The formula for the predicted mean value in your regression is

$$ \textrm{total_oop} = \exp \left(\beta_0 + \beta_1 \cdot \textrm{PI} + \beta_2 \cdot\textrm{year} + \beta_3 \cdot \textrm{PI} \cdot\textrm{year} \right) $$

where PI is a dummy variable equal to 0 if someone doesn't have private insurance and 1 if they do.

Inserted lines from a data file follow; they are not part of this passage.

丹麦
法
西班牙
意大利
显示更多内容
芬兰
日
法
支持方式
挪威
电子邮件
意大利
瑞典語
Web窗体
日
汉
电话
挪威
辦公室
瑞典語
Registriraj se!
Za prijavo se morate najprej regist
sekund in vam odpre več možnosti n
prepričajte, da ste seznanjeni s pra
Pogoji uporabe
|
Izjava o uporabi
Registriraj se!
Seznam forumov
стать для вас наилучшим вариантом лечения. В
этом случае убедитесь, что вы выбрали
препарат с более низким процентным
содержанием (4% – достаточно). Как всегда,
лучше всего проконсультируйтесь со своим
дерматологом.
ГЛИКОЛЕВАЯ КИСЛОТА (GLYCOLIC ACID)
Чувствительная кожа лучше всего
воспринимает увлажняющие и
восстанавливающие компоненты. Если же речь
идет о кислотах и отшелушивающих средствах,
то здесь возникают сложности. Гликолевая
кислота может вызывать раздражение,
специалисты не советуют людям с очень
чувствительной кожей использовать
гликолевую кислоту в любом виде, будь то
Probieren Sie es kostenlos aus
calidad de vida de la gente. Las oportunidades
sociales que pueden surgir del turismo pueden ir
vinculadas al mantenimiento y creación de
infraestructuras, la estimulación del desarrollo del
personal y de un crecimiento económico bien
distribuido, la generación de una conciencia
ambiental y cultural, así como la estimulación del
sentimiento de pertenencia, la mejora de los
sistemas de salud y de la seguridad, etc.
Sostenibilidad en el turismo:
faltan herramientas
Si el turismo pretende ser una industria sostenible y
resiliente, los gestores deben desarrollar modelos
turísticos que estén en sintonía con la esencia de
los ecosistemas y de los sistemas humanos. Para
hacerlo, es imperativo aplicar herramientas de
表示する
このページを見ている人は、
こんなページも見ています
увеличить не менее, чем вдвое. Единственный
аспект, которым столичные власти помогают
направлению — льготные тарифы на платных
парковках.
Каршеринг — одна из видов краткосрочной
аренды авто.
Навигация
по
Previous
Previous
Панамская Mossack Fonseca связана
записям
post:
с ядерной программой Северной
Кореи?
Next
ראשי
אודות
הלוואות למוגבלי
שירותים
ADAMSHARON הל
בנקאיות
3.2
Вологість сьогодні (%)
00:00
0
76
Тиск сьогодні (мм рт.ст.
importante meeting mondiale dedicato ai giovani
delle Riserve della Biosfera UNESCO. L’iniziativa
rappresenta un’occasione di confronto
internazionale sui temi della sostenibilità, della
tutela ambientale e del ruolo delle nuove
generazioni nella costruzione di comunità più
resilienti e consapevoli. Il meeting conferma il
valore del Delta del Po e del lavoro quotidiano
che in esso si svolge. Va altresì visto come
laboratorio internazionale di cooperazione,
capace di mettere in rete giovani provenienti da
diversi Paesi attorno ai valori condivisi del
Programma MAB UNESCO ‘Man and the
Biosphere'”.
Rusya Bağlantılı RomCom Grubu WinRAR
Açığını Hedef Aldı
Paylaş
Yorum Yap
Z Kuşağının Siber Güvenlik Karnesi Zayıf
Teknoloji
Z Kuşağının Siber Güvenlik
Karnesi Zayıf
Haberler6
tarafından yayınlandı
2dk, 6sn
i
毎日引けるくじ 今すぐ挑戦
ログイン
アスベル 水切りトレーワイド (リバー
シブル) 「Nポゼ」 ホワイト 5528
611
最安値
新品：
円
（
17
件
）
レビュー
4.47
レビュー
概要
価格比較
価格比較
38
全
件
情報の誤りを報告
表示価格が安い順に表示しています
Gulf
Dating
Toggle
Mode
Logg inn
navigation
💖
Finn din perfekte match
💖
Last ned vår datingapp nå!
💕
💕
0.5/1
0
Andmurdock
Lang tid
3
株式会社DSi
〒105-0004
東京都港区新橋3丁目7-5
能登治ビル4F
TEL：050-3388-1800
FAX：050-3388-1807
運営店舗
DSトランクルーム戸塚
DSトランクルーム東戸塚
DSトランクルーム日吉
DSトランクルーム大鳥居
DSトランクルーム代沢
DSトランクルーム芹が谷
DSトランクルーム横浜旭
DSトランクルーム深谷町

  • The intercept ($\beta_0$) is the expected log of OOP costs for someone without insurance in year 0 (!!). The very small value (-278) is pretty much nonsense, it means that if you extrapolated back to the year 0 you'd expect a non-privately-insured person to be paying about $\exp(-278) \approx 10^{-121}$ dollars (?or whatever your unit of cost is).
  • The private insurance differential $\beta_1$ is a huge positive number, but it also applies in year 0, so it's also somewhat nonsensical. The value of 166 means you'd expect someone with private insurance to be paying about $\exp(166) \approx 10^{72}$ times as much for insurance as someone without, in year zero. (Put another way, the expected cost for someone privately insured in year zero is about $\exp(-278+166) \approx 10^{-49}$ dollars.)

These coefficients will be much easier to interpret if you center your year variable, by subtracting the minimum value or the mean (e.g. let your year variable run from 0 to 9 instead of 2010 to 2019).

The other two parameters are a little easier since they don't depend on the zero-point of the year variable.

  • $\beta_2$ is the expected difference in log-costs per year for a non-privately-insured person: 0.142 means a multiplicative increase of $\exp(0.142) \approx 1.153$ per year (small values of $\beta$ can be read approximately as proportional differencs).
  • $\beta_3$ is the difference in slope between privately insured and non-privately-insured people: privately insured people's OOP costs increase slower than non-privately-insured people. They increase at a multiplicative rate of $\exp(0.142-0.082) \approx 1.06$ per year.